Give the number of lines in the data that contain "into", and nothing more.

* * * * * * *

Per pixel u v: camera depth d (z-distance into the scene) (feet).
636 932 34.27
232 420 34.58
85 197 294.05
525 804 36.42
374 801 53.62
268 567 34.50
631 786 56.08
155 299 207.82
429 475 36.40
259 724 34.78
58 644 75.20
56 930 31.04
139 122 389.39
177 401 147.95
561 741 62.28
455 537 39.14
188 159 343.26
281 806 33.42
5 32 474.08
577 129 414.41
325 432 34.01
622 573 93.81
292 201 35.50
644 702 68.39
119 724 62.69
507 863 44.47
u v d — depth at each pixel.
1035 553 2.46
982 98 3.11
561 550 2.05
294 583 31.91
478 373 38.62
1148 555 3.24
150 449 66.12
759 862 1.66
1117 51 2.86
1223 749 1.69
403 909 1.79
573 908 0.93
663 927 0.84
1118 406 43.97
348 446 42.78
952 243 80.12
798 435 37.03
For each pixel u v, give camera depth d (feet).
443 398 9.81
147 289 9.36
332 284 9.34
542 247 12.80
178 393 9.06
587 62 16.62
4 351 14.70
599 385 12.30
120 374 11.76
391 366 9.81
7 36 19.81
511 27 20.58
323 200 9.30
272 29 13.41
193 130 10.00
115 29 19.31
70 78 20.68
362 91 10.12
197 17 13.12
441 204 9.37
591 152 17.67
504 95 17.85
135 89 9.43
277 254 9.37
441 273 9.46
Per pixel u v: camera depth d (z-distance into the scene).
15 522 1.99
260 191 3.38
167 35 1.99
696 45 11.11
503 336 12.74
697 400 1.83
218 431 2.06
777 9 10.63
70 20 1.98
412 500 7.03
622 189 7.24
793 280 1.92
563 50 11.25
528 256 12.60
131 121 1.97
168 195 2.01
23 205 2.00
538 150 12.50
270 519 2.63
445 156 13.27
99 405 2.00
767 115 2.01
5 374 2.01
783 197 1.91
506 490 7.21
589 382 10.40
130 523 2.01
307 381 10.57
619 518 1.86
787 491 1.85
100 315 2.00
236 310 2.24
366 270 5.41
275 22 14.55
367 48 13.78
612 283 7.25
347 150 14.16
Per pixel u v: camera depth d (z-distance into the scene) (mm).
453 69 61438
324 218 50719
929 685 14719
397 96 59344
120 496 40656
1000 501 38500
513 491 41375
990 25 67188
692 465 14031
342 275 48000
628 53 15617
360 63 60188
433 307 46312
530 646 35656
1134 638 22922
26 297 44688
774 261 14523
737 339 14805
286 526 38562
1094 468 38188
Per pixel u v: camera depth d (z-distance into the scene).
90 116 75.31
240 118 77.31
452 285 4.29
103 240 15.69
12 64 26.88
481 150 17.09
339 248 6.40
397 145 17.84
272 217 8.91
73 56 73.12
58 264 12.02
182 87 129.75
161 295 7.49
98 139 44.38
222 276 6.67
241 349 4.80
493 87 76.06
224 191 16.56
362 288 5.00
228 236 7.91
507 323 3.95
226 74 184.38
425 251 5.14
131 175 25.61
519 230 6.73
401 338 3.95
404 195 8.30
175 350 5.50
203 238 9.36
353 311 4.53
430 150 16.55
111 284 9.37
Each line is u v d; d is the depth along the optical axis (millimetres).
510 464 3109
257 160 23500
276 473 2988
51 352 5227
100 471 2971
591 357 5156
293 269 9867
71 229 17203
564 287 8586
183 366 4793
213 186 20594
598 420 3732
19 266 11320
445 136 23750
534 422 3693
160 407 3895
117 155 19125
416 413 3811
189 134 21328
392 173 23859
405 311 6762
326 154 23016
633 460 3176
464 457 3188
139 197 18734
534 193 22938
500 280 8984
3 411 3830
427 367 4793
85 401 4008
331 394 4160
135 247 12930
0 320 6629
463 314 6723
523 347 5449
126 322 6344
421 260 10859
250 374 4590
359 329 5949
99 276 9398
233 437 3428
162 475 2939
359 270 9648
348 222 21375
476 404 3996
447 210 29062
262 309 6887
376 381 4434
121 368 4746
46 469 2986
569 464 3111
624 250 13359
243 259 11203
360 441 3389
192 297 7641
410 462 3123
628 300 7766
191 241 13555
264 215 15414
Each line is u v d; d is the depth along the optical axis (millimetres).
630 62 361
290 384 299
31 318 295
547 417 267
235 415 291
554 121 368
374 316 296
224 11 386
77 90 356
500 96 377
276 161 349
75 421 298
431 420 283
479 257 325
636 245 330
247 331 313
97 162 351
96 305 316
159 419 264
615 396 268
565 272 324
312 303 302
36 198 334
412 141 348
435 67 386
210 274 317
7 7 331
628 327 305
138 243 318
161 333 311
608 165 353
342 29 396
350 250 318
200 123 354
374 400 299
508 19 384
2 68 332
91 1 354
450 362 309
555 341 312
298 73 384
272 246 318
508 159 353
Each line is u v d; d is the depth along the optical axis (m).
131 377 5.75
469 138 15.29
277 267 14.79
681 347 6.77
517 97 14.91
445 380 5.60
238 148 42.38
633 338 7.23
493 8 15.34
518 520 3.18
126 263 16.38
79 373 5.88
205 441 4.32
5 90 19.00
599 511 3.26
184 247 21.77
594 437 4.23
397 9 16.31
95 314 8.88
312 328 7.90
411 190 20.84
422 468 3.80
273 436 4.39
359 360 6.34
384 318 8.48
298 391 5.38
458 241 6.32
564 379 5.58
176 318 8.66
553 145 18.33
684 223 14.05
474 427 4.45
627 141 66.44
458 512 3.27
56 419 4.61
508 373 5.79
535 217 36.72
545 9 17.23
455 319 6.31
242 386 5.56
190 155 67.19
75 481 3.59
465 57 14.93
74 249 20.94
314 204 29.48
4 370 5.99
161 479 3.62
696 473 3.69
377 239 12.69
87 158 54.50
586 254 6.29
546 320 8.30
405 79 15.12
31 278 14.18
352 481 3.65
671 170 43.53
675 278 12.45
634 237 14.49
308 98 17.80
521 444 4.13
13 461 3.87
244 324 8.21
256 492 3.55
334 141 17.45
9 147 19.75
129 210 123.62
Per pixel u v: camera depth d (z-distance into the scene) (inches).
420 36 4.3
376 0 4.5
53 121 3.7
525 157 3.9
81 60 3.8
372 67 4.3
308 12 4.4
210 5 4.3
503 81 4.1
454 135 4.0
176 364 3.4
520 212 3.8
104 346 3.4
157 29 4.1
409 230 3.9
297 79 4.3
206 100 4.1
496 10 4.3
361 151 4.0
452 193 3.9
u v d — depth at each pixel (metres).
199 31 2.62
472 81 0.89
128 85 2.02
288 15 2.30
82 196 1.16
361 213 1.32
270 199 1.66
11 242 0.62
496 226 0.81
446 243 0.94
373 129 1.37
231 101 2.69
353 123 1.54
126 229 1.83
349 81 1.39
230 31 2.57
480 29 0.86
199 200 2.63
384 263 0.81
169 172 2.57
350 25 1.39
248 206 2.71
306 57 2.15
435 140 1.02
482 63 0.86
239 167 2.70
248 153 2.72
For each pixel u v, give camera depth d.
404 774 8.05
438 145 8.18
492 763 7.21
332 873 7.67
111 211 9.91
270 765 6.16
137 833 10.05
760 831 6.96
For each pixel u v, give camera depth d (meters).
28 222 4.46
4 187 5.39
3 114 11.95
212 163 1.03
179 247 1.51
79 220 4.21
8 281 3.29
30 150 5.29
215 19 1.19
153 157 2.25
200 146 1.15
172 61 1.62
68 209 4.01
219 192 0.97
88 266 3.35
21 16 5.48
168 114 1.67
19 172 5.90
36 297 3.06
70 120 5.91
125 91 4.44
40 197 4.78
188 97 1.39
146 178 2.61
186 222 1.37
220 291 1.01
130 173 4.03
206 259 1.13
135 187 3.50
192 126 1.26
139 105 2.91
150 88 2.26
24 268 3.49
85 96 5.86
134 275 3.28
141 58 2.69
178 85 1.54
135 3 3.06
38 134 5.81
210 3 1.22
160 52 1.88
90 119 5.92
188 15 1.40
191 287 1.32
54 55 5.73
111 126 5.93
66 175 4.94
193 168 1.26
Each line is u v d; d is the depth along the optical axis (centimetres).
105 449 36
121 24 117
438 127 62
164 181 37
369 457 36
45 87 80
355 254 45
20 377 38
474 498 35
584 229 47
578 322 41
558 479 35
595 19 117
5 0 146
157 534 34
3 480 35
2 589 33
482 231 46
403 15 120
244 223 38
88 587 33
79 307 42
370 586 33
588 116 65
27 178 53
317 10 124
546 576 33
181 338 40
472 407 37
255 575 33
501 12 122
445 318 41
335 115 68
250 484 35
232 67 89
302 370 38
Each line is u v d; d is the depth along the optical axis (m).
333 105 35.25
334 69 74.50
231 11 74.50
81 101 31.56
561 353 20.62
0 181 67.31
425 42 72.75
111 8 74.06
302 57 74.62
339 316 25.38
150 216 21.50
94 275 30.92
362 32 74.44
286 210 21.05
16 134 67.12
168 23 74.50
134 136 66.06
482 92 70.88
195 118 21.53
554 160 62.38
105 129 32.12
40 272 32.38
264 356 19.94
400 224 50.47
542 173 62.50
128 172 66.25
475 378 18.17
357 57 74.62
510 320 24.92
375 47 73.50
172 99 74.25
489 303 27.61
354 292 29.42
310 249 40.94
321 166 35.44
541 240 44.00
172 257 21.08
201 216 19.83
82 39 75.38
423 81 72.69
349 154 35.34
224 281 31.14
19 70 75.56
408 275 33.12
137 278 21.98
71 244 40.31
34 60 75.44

* * * * * * *

▶ Result of the exercise
5